International stocks, both of the developed and emerging markets varieties, are disappointing this year. The MSCI EAFE Index and the MSCI Emerging Markets Index, two of the most widely followed gauges of ex-U.S. equities, are both in the red while the S&P 500 is up about 7 percent.
Some international dividend strategies have been slightly better. The Vanguard International Dividend Appreciation ETF VIGI is modestly higher on a year-to-date basis. VIGI holds developed and emerging markets stocks.
What To Know
VIGI, which debuted in the first quarter of 2016, tracks the NASDAQ International Dividend Achievers Select Index. Since coming to market, the Vanguard fund is up 33.4 percent, including dividends paid.

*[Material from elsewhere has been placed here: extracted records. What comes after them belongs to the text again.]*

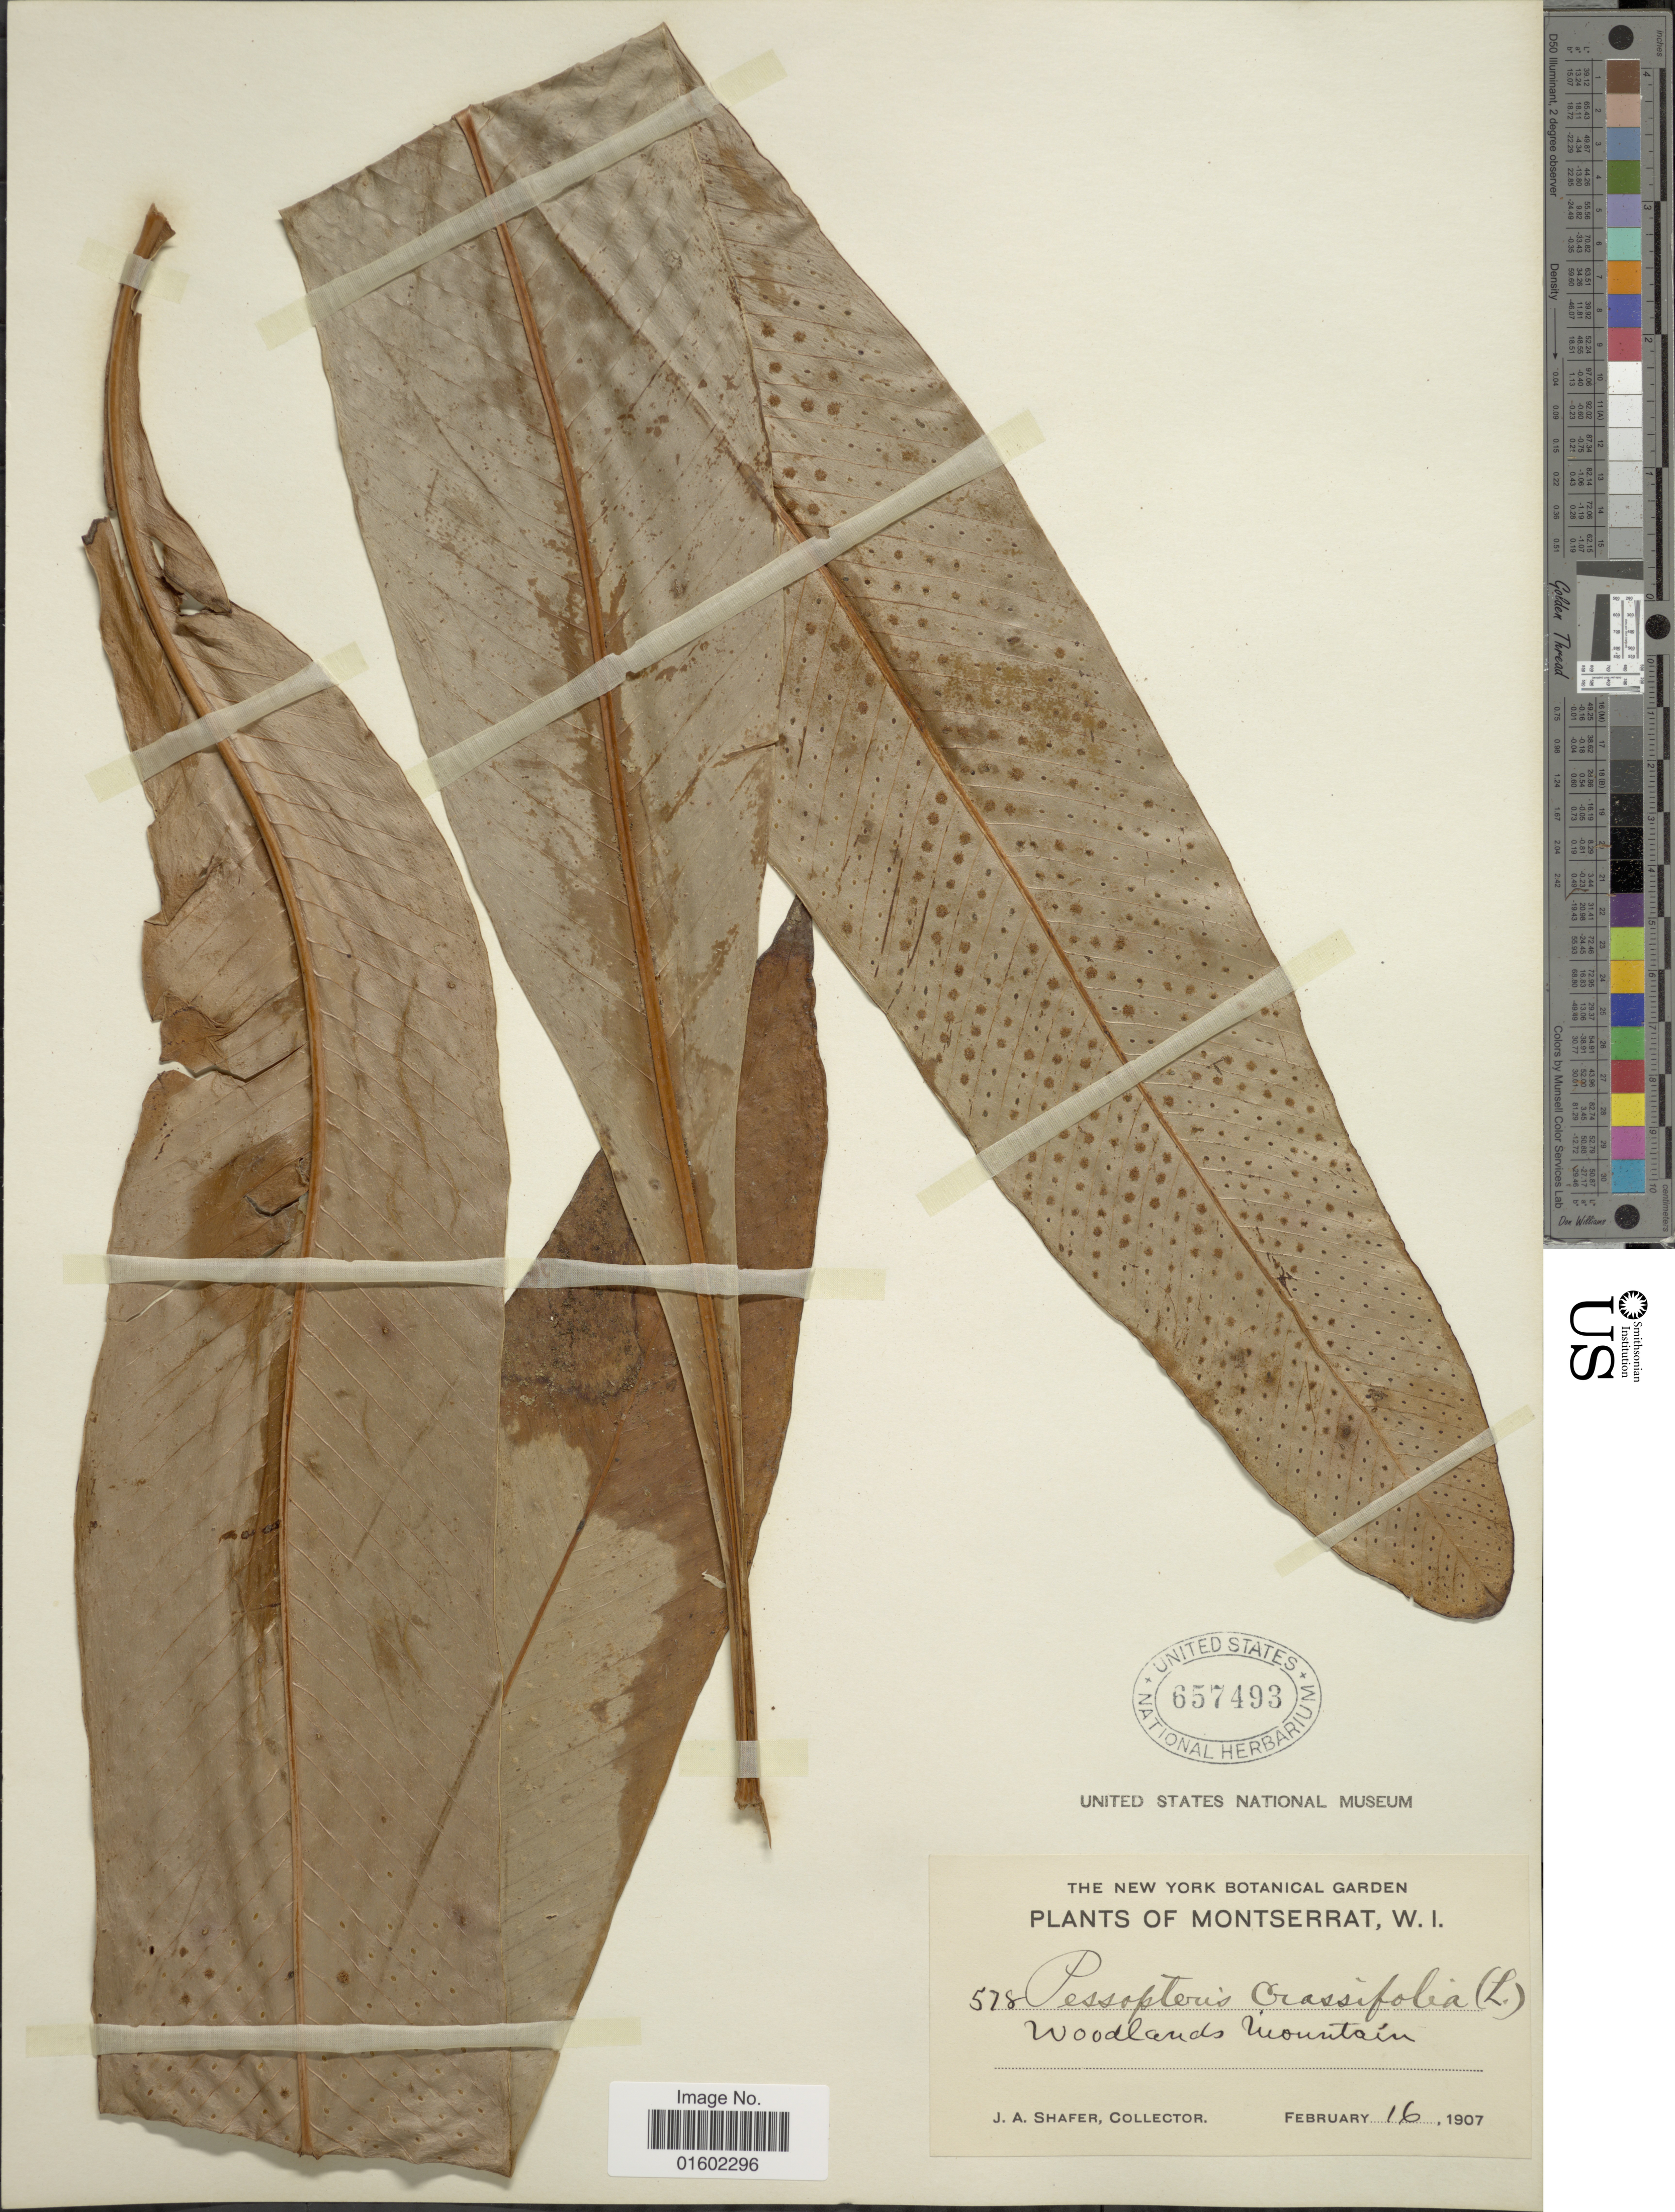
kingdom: Plantae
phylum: Tracheophyta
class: Polypodiopsida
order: Polypodiales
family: Polypodiaceae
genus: Niphidium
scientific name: Niphidium crassifolium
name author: (L.) Lellinger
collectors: J. A. Shafer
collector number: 578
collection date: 1907-02-16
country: Montserrat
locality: Woodlands mountain, W. I.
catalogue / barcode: US 657493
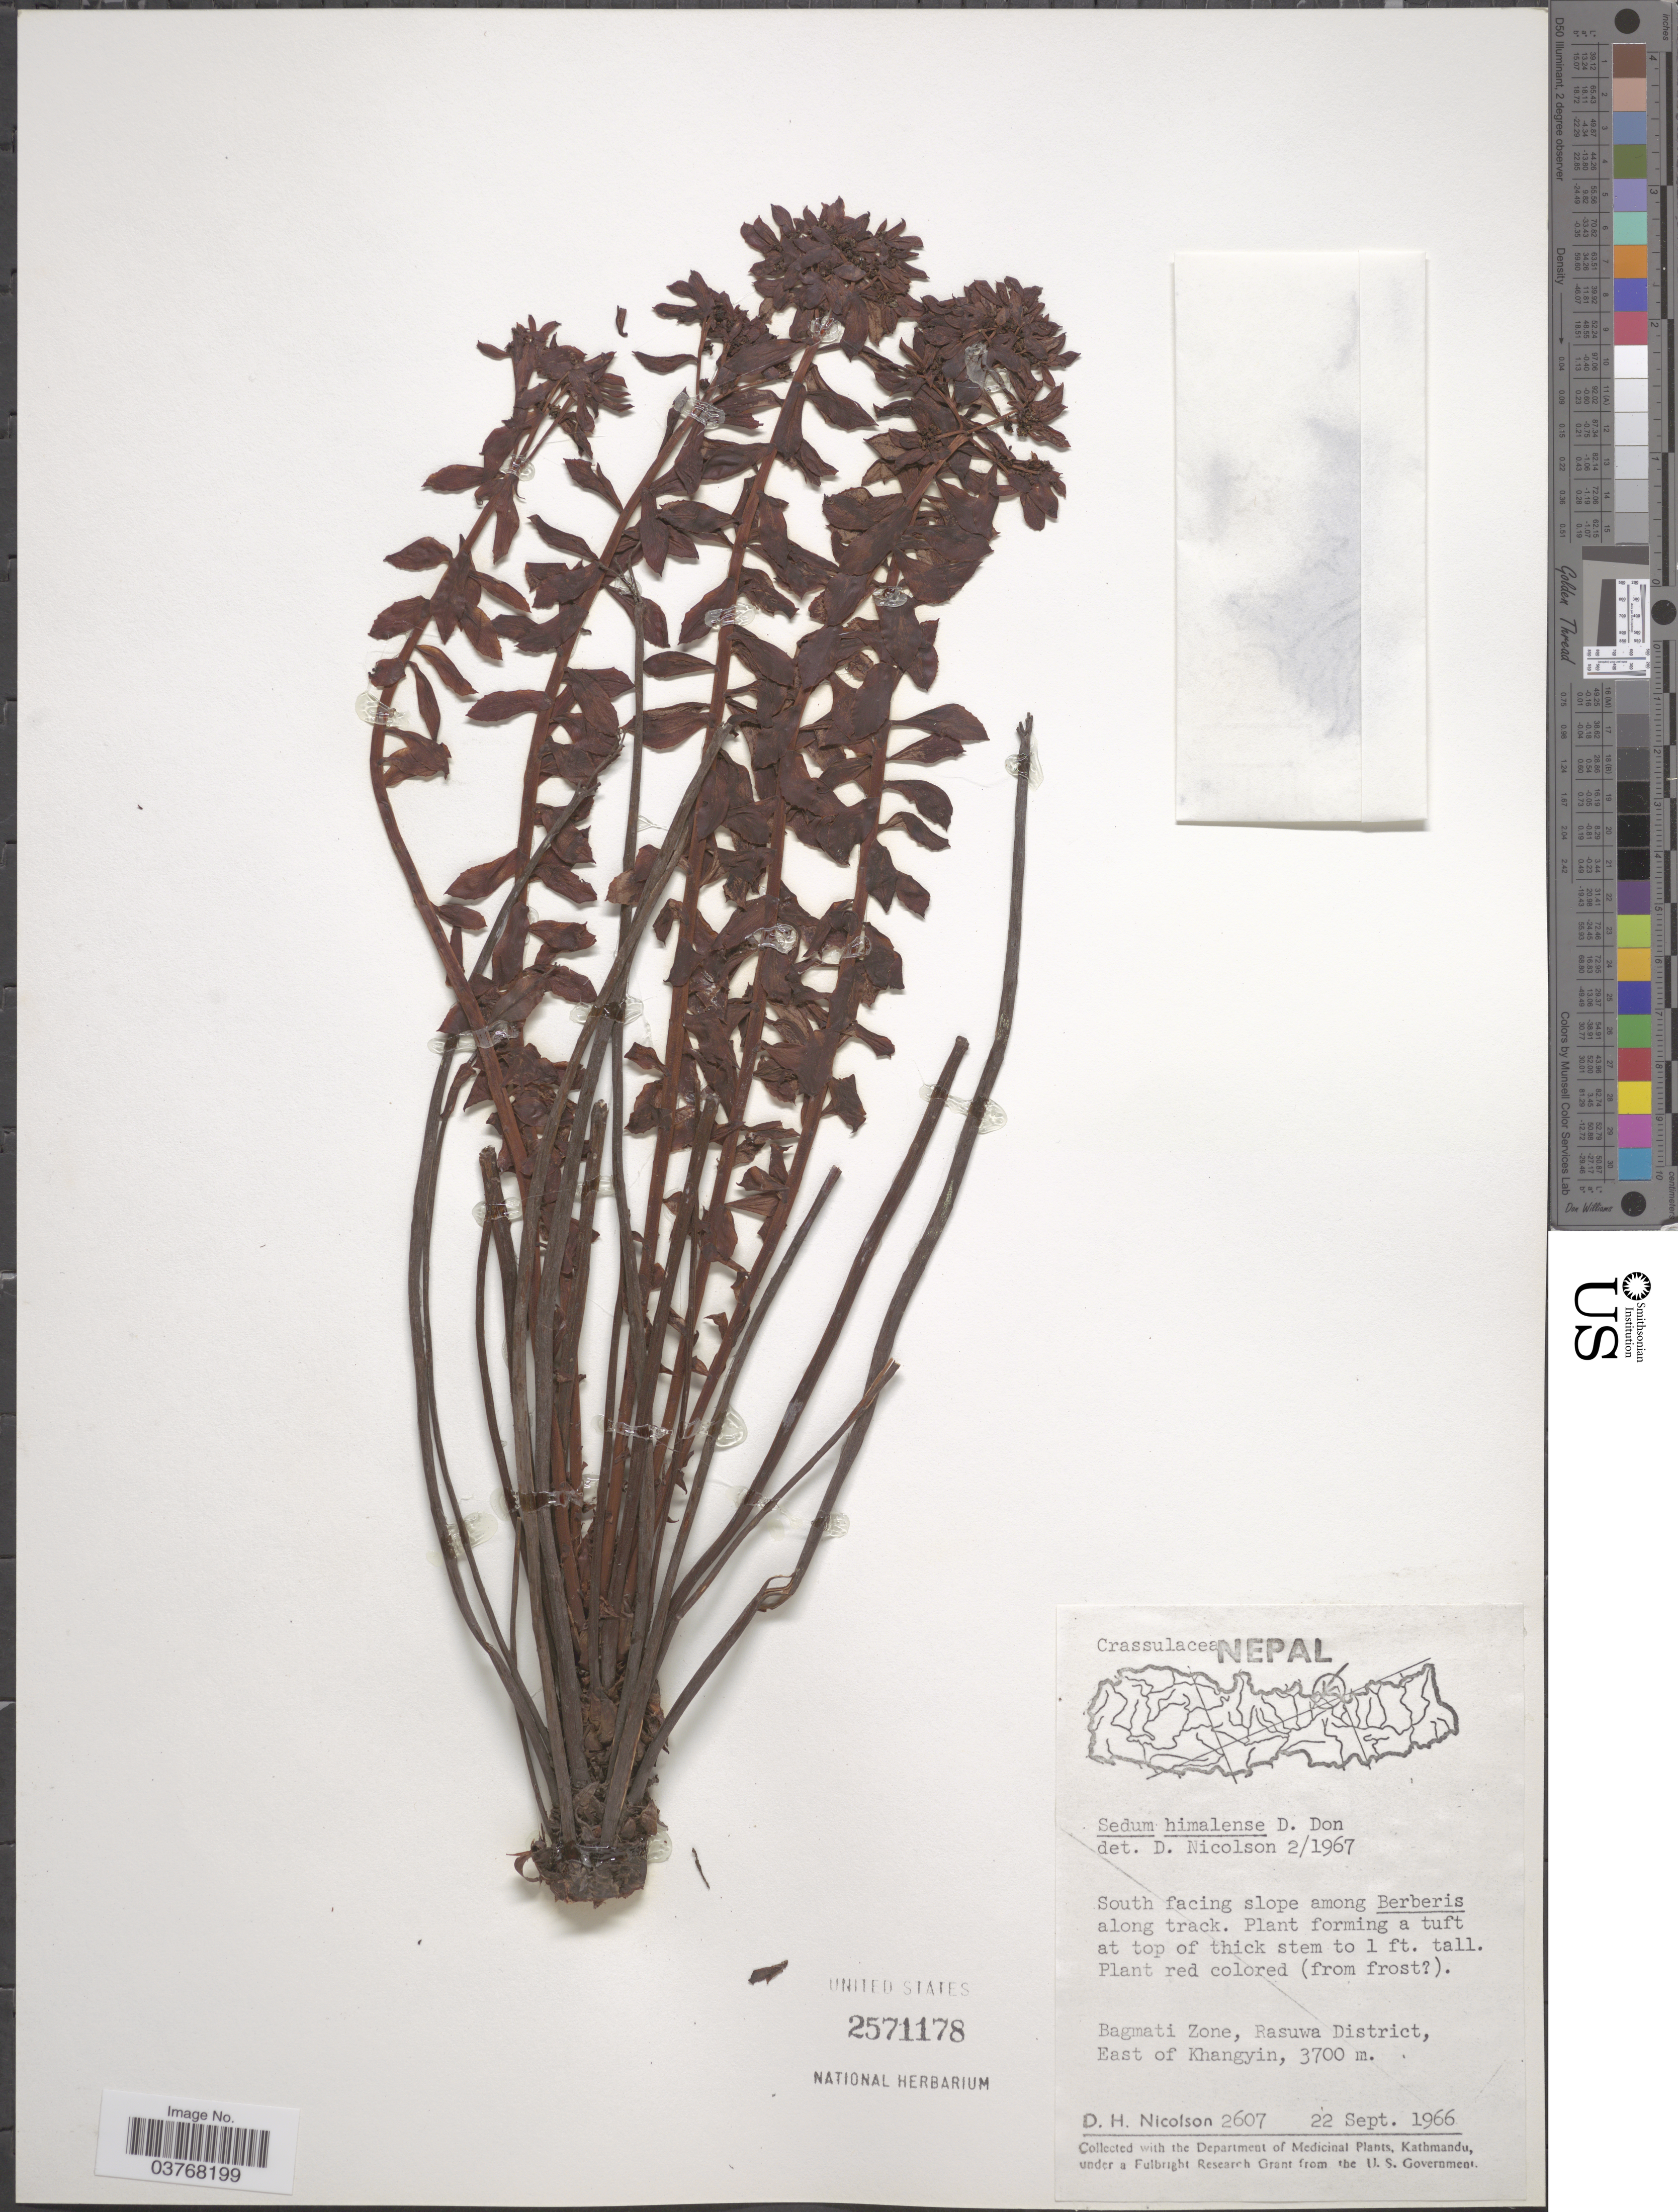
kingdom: Plantae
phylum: Tracheophyta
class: Magnoliopsida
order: Saxifragales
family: Crassulaceae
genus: Rhodiola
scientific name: Rhodiola himalensis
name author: (D. Don) S.H. Fu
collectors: D. H. Nicolson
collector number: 2607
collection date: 1966-09-22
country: Nepal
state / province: Bagmati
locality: Bagmati Zone, Rasuwa District, East of Khangyin.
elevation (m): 3700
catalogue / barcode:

“This low-cost fund prioritizes dividend growth over yield, which emphasizes highly profitable firms that should hold up better than most during market downturns and offer attractive long-term returns,” said Morningstar in a recent research note.
While VIGI isn't a particularly old exchange traded fund, it has proven adept at attracting investors' attention. At the end of the second quarter, the fund had $915.5 million in assets under management, a solid total for an ETF that is just over two years old.
Why It's Important
Over the years, some international dividend ETFs gained traction with investors due in part to international dividend payers often boasting higher yields than their U.S. counterparts. However, there are flaws with yield-based strategies, of which VIGI isn't one. VIGI member firms must have minimum dividend increase streaks of seven years.
VIGI “then applies additional filters to eliminate stocks that may not be able to sustain their dividend growth,” said Morningstar. “The portfolio weights its holdings by market capitalization to help mitigate turnover and trading costs. Individual stocks are limited to 4% of the portfolio at the annual rebalance to improve diversification.”
About 15 countries in VIGI receive weights of 1 percent or more and over three-quarters of the fund's geographic exposure is split among developing economies and Europe.
The strategy of including developed and emerging markets stocks under one umbrella while excluding domestic equities is similar to the MSCI ACWI ex USA Index, but VIGI has outperformed that benchmark while being less volatile since inception.
What's Next
VIGI eschewing a yield focus is a benefit for investors.
“This fund’s focus on dividend growth makes it significantly different from those that emphasize dividend yield,” said Morningstar. “A narrow focus on yield brings about certain risks because high yields can be an indicator of firms that may be in financial distress or have poor forward-looking prospects.”
Morningstar has a Bronze rating on VIGI.